The U.S. Department of Energy’s Bioenergy Technologies Office, part of the Office of Energy Efficiency & Renewable Energy, is funding a new $10 million Multi-University Center on Chemical Upcycling of Waste Plastics (CUWP) under the direction of Richard L. Antoine Professor George Huber in the UW-Madison Department of Chemical and Biological Engineering.
It’s believed that since 1950 only 9 percent of the plastic waste produced around the world has been recycled. Twelve percent has been incinerated, but 79 percent is still lingering in landfills or breaking down into microplastics in the oceans. Even recycled plastics are often downcycled into less valuable products that also eventually end up in the dump.
That’s because it’s expensive and difficult to recycle plastic using current technologies. The new CUWP hopes to finally close the loop, focusing on several new chemical recycling techniques that could allow waste plastic to be remade into “virgin” plastic, much the same way aluminum cans are endlessly remade into new cans.
The center will focus on two approaches to recycling plastic waste. In thermal depolymerization, the plastic is broken down into a liquid oil which can then be catalyzed to separate out plastic monomers, the main components in new virgin plastic.
CUWP’s other focus is solvent-targeted recovery and precipitation (STRAP) processing, a technique that can be used to process and recycle layered plastic films. The center will also research new waste collection and sorting techniques and will develop new graduate and undergraduate curricula on plastic recycling.

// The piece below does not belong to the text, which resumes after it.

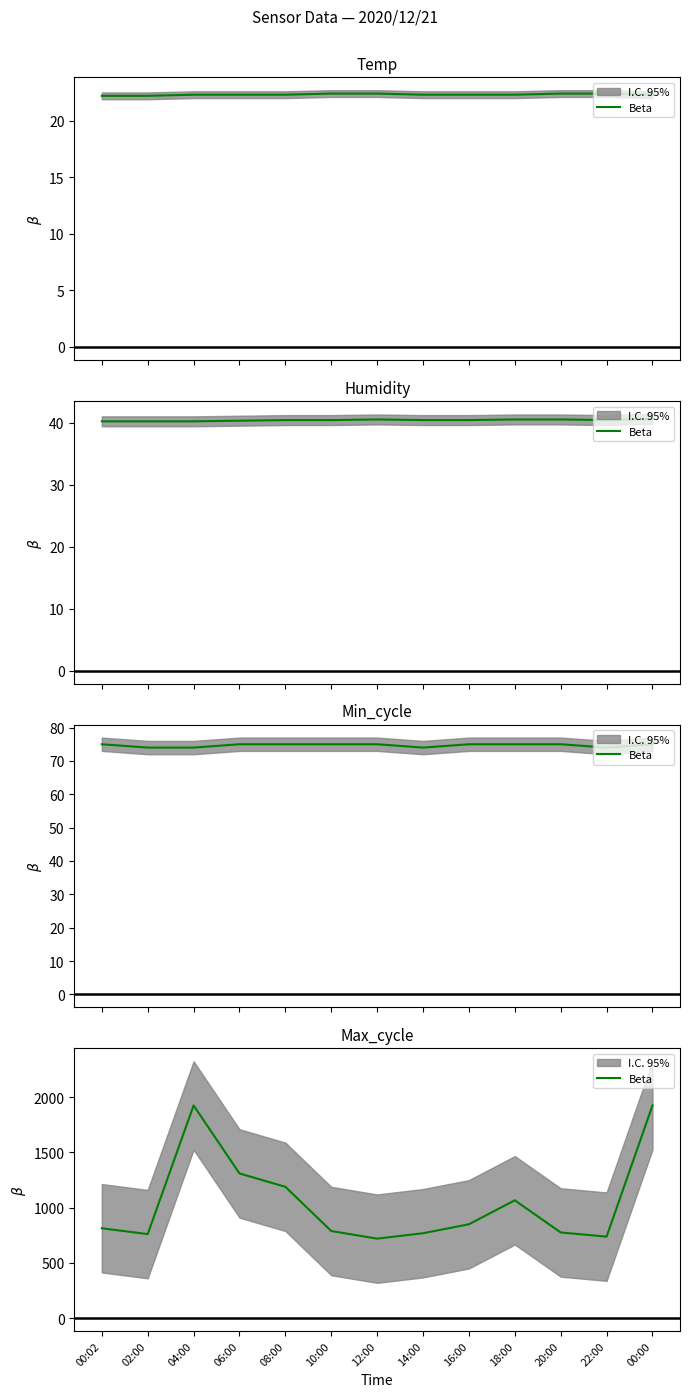

At which label is the value closest to 1321?

06:00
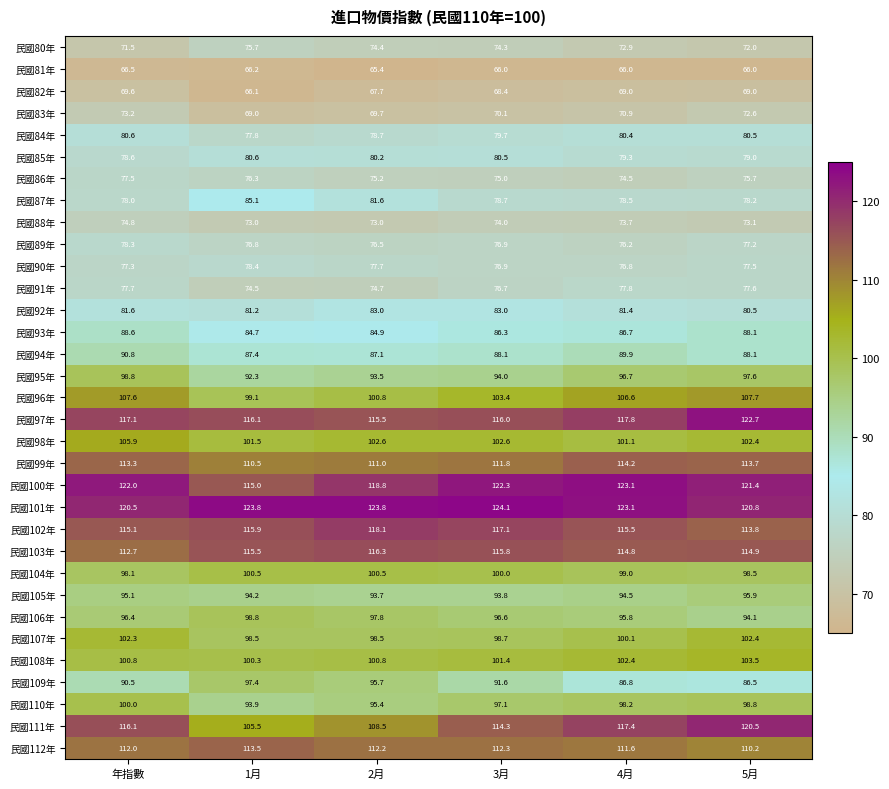

How many data points in 民國97年 are less than 117?

3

“This is a team effort that brings together many different people with a range of expertise in chemical engineering, mechanical engineering, and chemistry to tackle the grand challenges of developing new technology that more efficiently recycles plastic waste,” Huber says. “We want UW-Madison to become the global leader in plastic recycling.”
Many faculty from UW-Madison’s chemical and biological engineering department will participate in the project. Conway Assistant Professor Reid Van Lehn who will focus on STRAP processing; Baldovin-DaPra Associate Professor Victor Zavala will analyze system economics, the plastics recycling lifecycle and logistics; Paul A. Elfers, James A. Dumesic, and Vilas Distinguished Achievement Professor Manos Mavrikakis will use modeling tools to understand the molecular chemistry occurring in plastic recycling; John and Dorothy Vozza Professor Ive Hermans will help develop new catalysts for conversion of plastic oils into the original monomers; Distinguished Faculty Associate Andrew Greenberg will lead the center’s educational and outreach activities; research professor William Banholzer will serve as chairman of CUWP’s industrial board.
Tim Osswald, Consolidated Papers Foundation Chair sponsored by the Mead Witter Foundation in the Department of Mechanical Engineering will also participate, characterizing different waste plastic streams and analyzing their rheology.
Other participating institutions include Iowa State University, the National Renewable Energy Laboratory, University of Massachusetts-Amherst, University of Virginia, Universidad Autónoma de San Luis Potosí, Universidad Autónoma Metropolitana-Iztapalapam, and the University of Guelph.
Industrial partners include Neenah, Wisconsin-based Amcor, Atando Cabos, EcoStar/Placon, Frontline BioEnergy LLC, Revolution, and SABIC.